As she reached across to fit the buckle of the seat belt into the bracket between the front seats, her hand brushed an instrument resting silently in its cradle: a car phone, a present from Chuck the previous April to celebrate her first month of pregnancy. The blue Cressida was
her
car, and Chuck had said he wanted her to have the phone as added protection on her journeys through the city. Boston, like any metropolis, had its good areas and its bad ones, the safe parts sometimes blending without warning into the unsafe ones. It was possible to be driving one minute through a perfectly respectable, gentrified, yuppified neighborhood like the South End, and then, without benefit of notice, be traveling a minute later through a mean-streeted district of grim housing projects and rowdy bars. Here crack cocaine passed from hand to hand as a matter of ordinary commerce and addicts, desperate to find a way to finance their next fix, were all too eager to relieve naive interlopers of whatever cash or negotiable items they might have been foolish enough to tote with them.

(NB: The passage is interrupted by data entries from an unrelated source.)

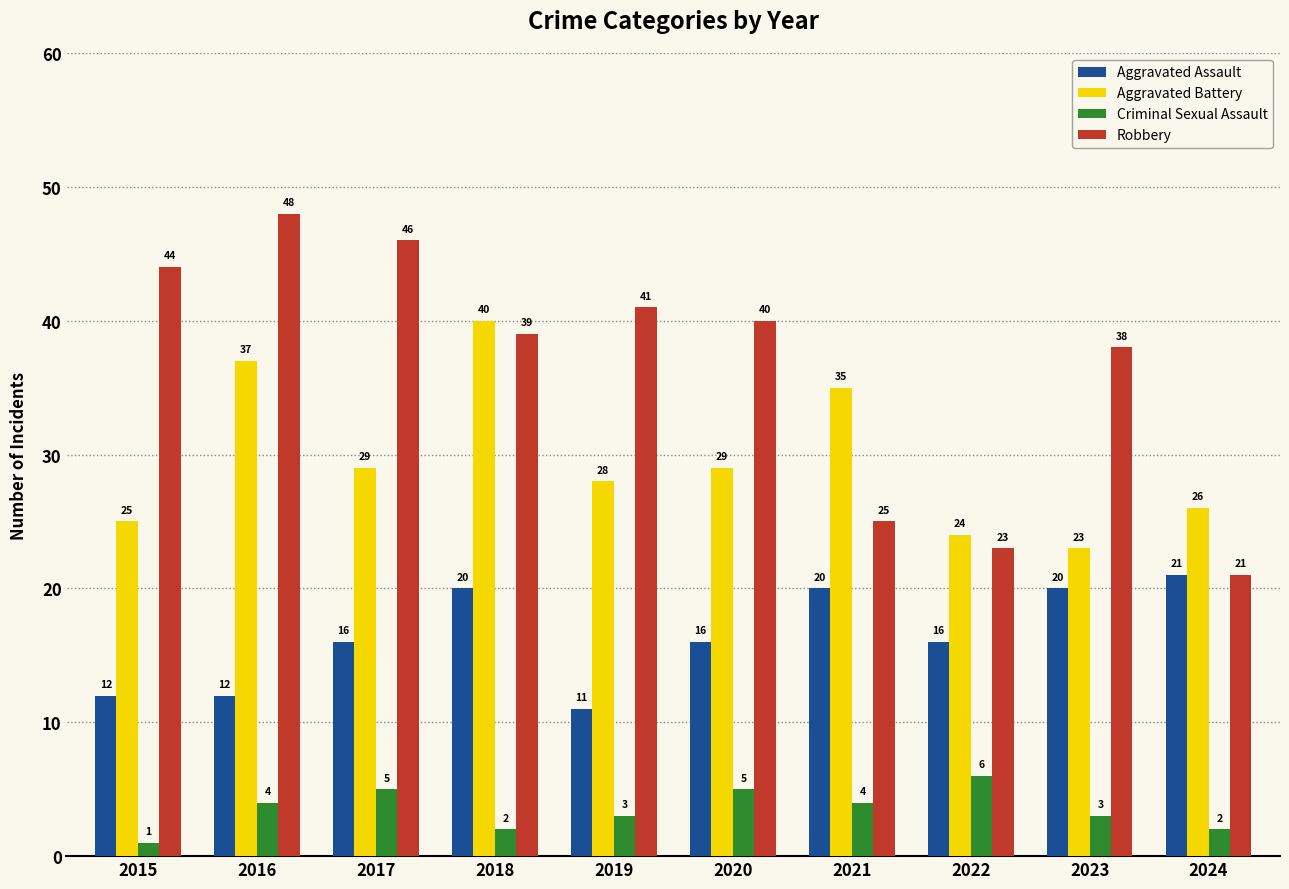

Reading right to left, extract all data points from this chart.

Aggravated Assault: 2024=21	2023=20	2022=16	2021=20	2020=16	2019=11	2018=20	2017=16	2016=12	2015=12
Aggravated Battery: 2024=26	2023=23	2022=24	2021=35	2020=29	2019=28	2018=40	2017=29	2016=37	2015=25
Criminal Sexual Assault: 2024=2	2023=3	2022=6	2021=4	2020=5	2019=3	2018=2	2017=5	2016=4	2015=1
Robbery: 2024=21	2023=38	2022=23	2021=25	2020=40	2019=41	2018=39	2017=46	2016=48	2015=44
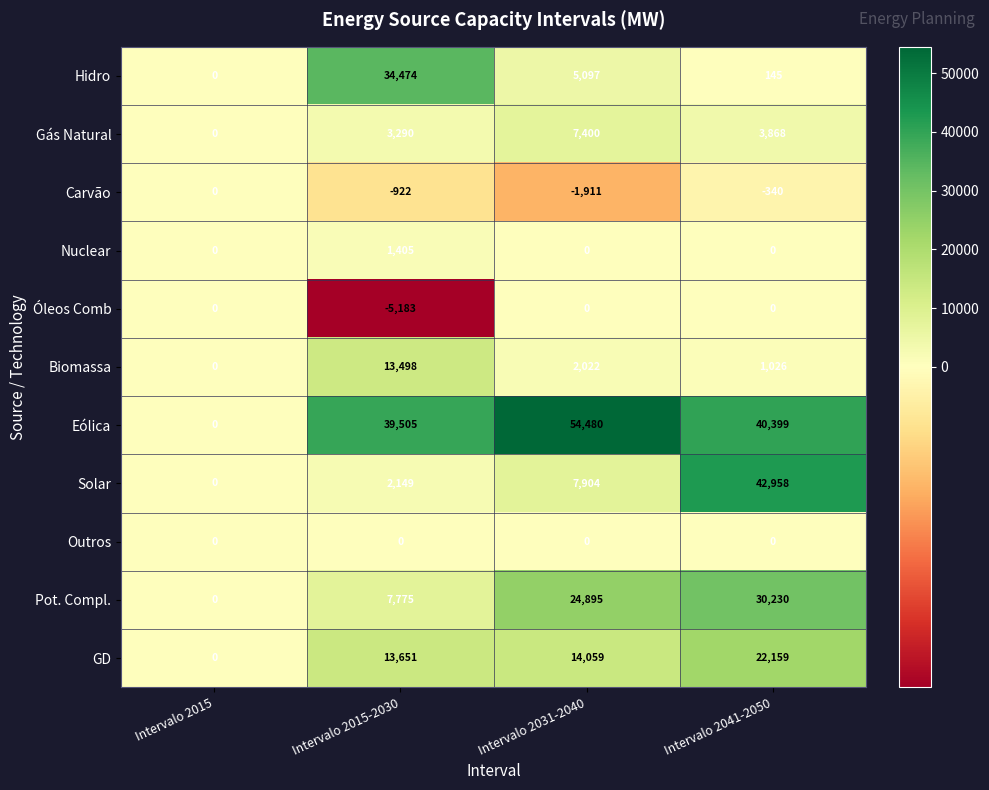

Which series has the widest spread of values?

Eólica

Take the place they were in right then: the parking garage attached to one of the country’s best-known health care facilities, Brigham and Women’s Hospital. Carol and Chuck had been in the hospital to attend a birthing class. It was a famous and respected maternity hospital, and neither Carol nor Chuck wanted anything but the best. After all, they could afford it. Carol was making some $40,000 a year in her job, and Chuck, the general manager at the city’s most respected independent furriers, Edward F. Kakas & Sons, located on tony Newbury Street, drew a salary of $103,000 a year. Plus, there was his annual bonus, which sometimes went as high as $35,000. In a good year the two of them could pull in more than $175,000, which wasn’t at all bad for a young couple just starting out. It was not unreasonable for them to want the most attentive care possible for Carol.